ACTIVITY: Return the text of every record below word for word and line by line, leaving out the pictures.

Stored data entries
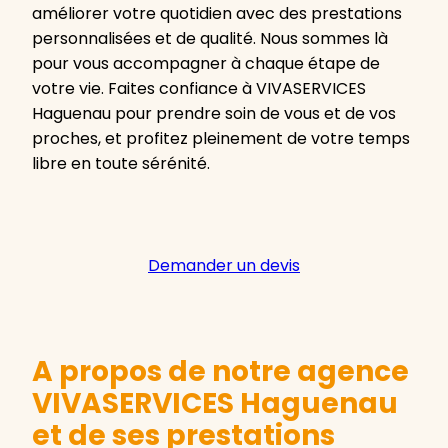
améliorer votre quotidien avec des prestations
personnalisées et de qualité. Nous sommes là
pour vous accompagner à chaque étape de
votre vie. Faites confiance à VIVASERVICES
Haguenau pour prendre soin de vous et de vos
proches, et profitez pleinement de votre temps
libre en toute sérénité.
Demander un devis
A propos de notre agence
VIVASERVICES Haguenau
et de ses prestations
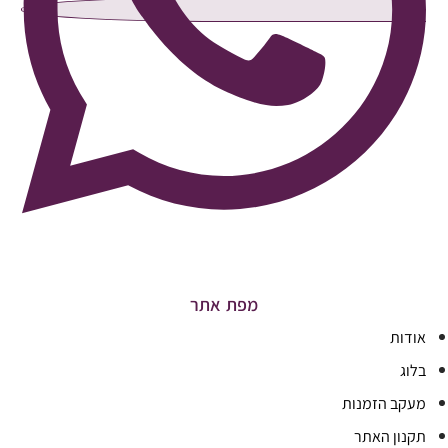
מפת אתר
אודות
בלוג
מעקב הזמנות
תקנון האתר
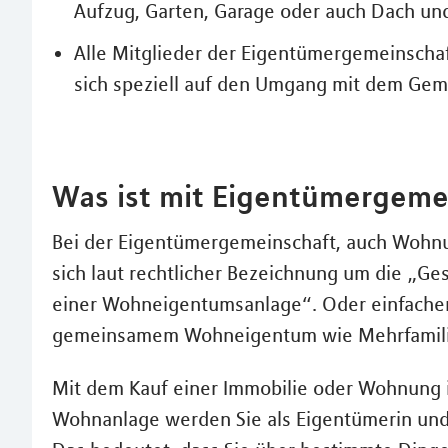
Aufzug, Garten, Garage oder auch Dach un
Alle Mitglieder der Eigentümergemeinschaft
sich speziell auf den Umgang mit dem Ge
Was ist mit Eigentümergeme
Bei der Eigentümergemeinschaft, auch Wohn
sich laut rechtlicher Bezeichnung um die „G
einer Wohneigentumsanlage“. Oder einfacher
gemeinsamem Wohneigentum wie Mehrfamili
Mit dem Kauf einer Immobilie oder Wohnung 
Wohnanlage werden Sie als Eigentümerin und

ANSWER FOR THIS EXERCISE:
améliorer votre quotidien avec des prestations
personnalisées et de qualité. Nous sommes là
pour vous accompagner à chaque étape de
votre vie. Faites confiance à VIVASERVICES
Haguenau pour prendre soin de vous et de vos
proches, et profitez pleinement de votre temps
libre en toute sérénité.
Demander un devis
A propos de notre agence
VIVASERVICES Haguenau
et de ses prestations
מפת אתר
אודות
בלוג
מעקב הזמנות
תקנון האתר
Aufzug, Garten, Garage oder auch Dach un
Alle Mitglieder der Eigentümergemeinschaft
sich speziell auf den Umgang mit dem Ge
Was ist mit Eigentümergeme
Bei der Eigentümergemeinschaft, auch Wohn
sich laut rechtlicher Bezeichnung um die „G
einer Wohneigentumsanlage“. Oder einfacher
gemeinsamem Wohneigentum wie Mehrfamili
Mit dem Kauf einer Immobilie oder Wohnung 
Wohnanlage werden Sie als Eigentümerin und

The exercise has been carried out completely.